# Baby Gaggia Ivory - No steam at all



## sgmax (Jan 13, 2013)

Hi,

I've opened it up and cleaned everything, including the solenoid valve.

I've replaced the steam thermostat.

I can get water through the steam wand and the water heats up fine; the machine makes good coffee.

When i switch the steam button on, the heat light does not go out to indicate that it needs to warm up though, and I get no steam, not even a different sound or anything, just nothing.

The cam arm has fallen off the steam valve, but I'm assuming this is not an essential bit?

Anybody have any further ideas ?! Please??!!


----------



## gaggiamanualservice.com (Dec 22, 2009)

the new baby range did have an issue with faulty steam switches, may be that's your problem

mark


----------



## frederickaj (Jul 31, 2014)

Did you ever solve this problem ? My gaggia new baby has the same problem . If it is the steam switch is it easy to replace . Your help woul really be appreciated as I have done all the things you did .


----------



## froggystyle (Oct 30, 2013)

PM gaggiamanualservice, the post above yours....

You will need to get your post count up though, cant remember if its 5 or 15 !

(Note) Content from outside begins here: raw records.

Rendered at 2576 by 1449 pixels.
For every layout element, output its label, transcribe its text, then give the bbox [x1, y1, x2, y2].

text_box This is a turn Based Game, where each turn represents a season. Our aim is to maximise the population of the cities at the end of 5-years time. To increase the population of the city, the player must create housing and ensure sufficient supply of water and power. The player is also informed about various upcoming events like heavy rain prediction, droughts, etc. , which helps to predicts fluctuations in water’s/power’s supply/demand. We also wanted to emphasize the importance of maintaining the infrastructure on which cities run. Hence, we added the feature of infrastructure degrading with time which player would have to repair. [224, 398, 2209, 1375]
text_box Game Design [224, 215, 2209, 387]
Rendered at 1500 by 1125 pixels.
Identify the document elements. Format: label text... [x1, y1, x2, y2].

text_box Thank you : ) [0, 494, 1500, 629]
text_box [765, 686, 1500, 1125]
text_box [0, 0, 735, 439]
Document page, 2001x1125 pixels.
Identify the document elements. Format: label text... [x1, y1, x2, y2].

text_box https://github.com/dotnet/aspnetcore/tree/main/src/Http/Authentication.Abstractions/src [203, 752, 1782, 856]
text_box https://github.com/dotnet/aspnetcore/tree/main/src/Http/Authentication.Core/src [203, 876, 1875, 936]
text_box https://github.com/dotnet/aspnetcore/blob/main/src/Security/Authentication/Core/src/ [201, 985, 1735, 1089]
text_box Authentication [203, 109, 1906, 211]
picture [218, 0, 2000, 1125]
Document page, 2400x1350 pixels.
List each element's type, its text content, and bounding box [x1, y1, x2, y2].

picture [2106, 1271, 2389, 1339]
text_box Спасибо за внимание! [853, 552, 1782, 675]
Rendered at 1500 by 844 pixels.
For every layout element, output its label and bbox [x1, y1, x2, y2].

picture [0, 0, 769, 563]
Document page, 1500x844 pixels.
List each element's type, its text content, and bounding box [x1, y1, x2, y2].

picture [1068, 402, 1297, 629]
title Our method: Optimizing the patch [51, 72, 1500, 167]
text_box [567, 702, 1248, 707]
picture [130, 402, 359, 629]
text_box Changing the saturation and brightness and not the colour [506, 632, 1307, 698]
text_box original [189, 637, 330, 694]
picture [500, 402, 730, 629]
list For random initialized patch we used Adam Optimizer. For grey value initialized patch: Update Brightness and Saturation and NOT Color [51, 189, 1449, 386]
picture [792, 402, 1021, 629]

Tell us about yuorself, what coffee are you using, grinder, type of drink?


----------



## frederickaj (Jul 31, 2014)

I am a total virgin to espresso making and ,at this point in time , just need to familiarise myself with the machine . It could be some time before I begin to think about grinding my own beans . At the moment the " no steam " problem is one affecting my wife who only drinks cappuccino .


----------



## frederickaj (Jul 31, 2014)

I think my problem is a faulty steam switch ( on the front panel ) If when you don't get steam hold in the switch . The green ready light should go out . If you now turn the steam knob you might get steam . PS dont hold the switch in for too long . If the switch is at fault you should get steam immediately .


----------



## stevenh (May 15, 2014)

You will need to hold the switch until the green light comes back on otherwise there won't be enough steam pressure...


----------



## frederickaj (Jul 31, 2014)

That tends to need a third arm . Just steamed a small amount of milk which the wife said was the best yet !


----------